Toutefois, la LOLF précise que les décrets sont provisoires et que l’aval du Parlement est toujours nécessaire, à terme, afin de pouvoir prélever l’impôt. La LOLF précise également que dans son contenu, une loi spéciale ne peut pas contenir des nouvelles recettes fiscales. Elle doit uniquement se référer au précédent budget.
Mais même dans ces conditions, un nouveau vote défavorable des députés pourrait conduire au rejet de la loi spéciale, et donc du nouveau budget. Le gouvernement se retrouverait donc sans aucune possibilité de prélever des impôts ni de prévoir de nouvelles dépenses au 1er janvier 2025. Une situation intenable, notamment puisque dans une France sans budget, les fonctionnaires ne seraient plus payés.
Les pleins pouvoirs pour le président
Dès lors, une seule solution semble envisagée par les constitutionnalistes : celle du recours à l’article 16 de la Constitution, celui qui confère des pouvoirs exceptionnels au président de la République. Cet article 16 peut être déclenché si «les institutions de la République, l’indépendance de la Nation, l’intégrité de son territoire ou l’exécution de ses engagements internationaux sont menacées d’une manière grave et immédiate et que le fonctionnement régulier des pouvoirs publics constitutionnels est interrompu», dispose la Constitution.
Si cet article a été créé pour des conditions de guerre, il pourrait être appliqué dans ce cas de figure. Emmanuel Macron pourrait ainsi imposer le fonctionnement de l’État jusqu’à ce que les parlementaires se mettent d’accord. Les services publics pourraient fonctionner et les impôts seraient prélevés. Néanmoins, après trente jours d’exercice des pouvoirs exceptionnels, le Conseil constitutionnel peut être saisi par le président de l’Assemblée nationale, le président du Sénat, ou 60 parlementaires, pour vérifier si les conditions de cet article 16 sont toujours remplies.
«notion de continuité de la vie nationale»
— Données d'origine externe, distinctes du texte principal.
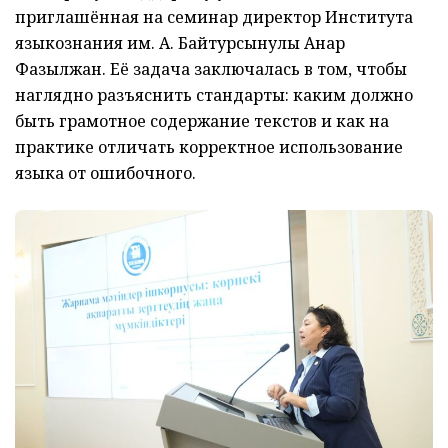
приглашённая на семинар директор Института
языкознания им. А. Байтурсынулы Анар
Фазылжан. Её задача заключалась в том, чтобы
наглядно разъяснить стандарты: каким должно
быть грамотное содержание текстов и как на
практике отличать корректное использование
языка от ошибочного.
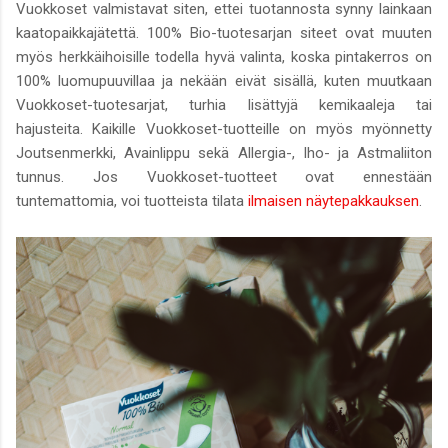
Vuokkoset valmistavat siten, ettei tuotannosta synny lainkaan
kaatopaikkajätettä. 100% Bio-tuotesarjan siteet ovat muuten
myös herkkäihoisille todella hyvä valinta, koska pintakerros on
100% luomupuuvillaa ja nekään eivät sisällä, kuten muutkaan
Vuokkoset-tuotesarjat, turhia lisättyjä kemikaaleja tai
hajusteita. Kaikille Vuokkoset-tuotteille on myös myönnetty
Joutsenmerkki, Avainlippu sekä Allergia-, Iho- ja Astmaliiton
tunnus. Jos Vuokkoset-tuotteet ovat ennestään
tuntemattomia, voi tuotteista tilata
ilmaisen näytepakkauksen
.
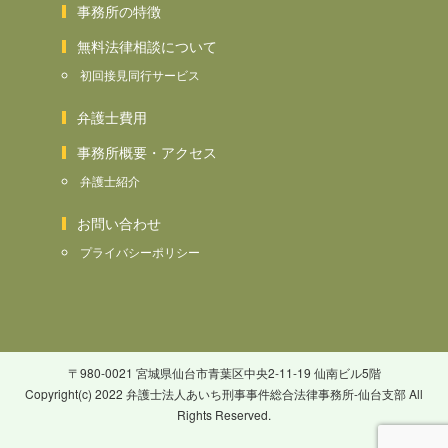
事務所の特徴
無料法律相談について
初回接見同行サービス
弁護士費用
事務所概要・アクセス
弁護士紹介
お問い合わせ
プライバシーポリシー
〒980-0021 宮城県仙台市青葉区中央2-11-19 仙南ビル5階
Copyright(c) 2022 弁護士法人あいち刑事事件総合法律事務所-仙台支部 All
Rights Reserved.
Jusqu’ici, la Ve République n’a connu que deux petits «accidents» en termes de procédure parlementaire pour l’adoption du budget. À chaque fois il n’était question que de calendrier et le gouvernement s’en est toujours sorti grâce à un accord des parlementaires. Cette année, en cas de rejet persistant, le gouvernement pourra aussi se référer à un texte adopté en 1980 dans une situation similaire, et validé par le Conseil constitutionnel au nom de la «notion de continuité de la vie nationale».
En 2001, cette jurisprudence a été intégrée dans la loi organique relative aux lois de finances (LOLF). Cette notion pourrait ainsi être centrale dans les débats à venir pour éviter à la France de tomber dans une paralysie complète et de se diriger vers une potentielle crise financière.